WHAT YOU HAVE TO DO:
Set down the entries again word for word, without any of the images.

GIVEN RECORDS below:

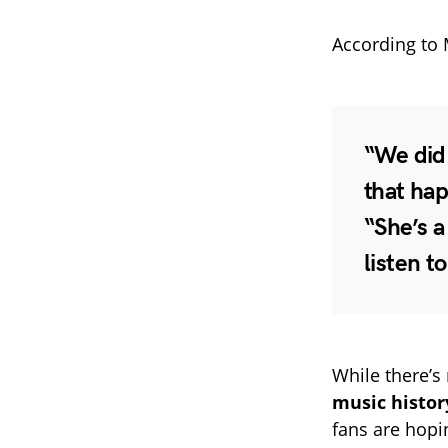
According to 
“We did 
that hap
“She’s a
listen to
While there’s
music histo
fans are hopi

End of GIVEN RECORDS.

EXERCISE RESPONSE:
According to 
“We did 
that hap
“She’s a
listen to
While there’s
music histo
fans are hopi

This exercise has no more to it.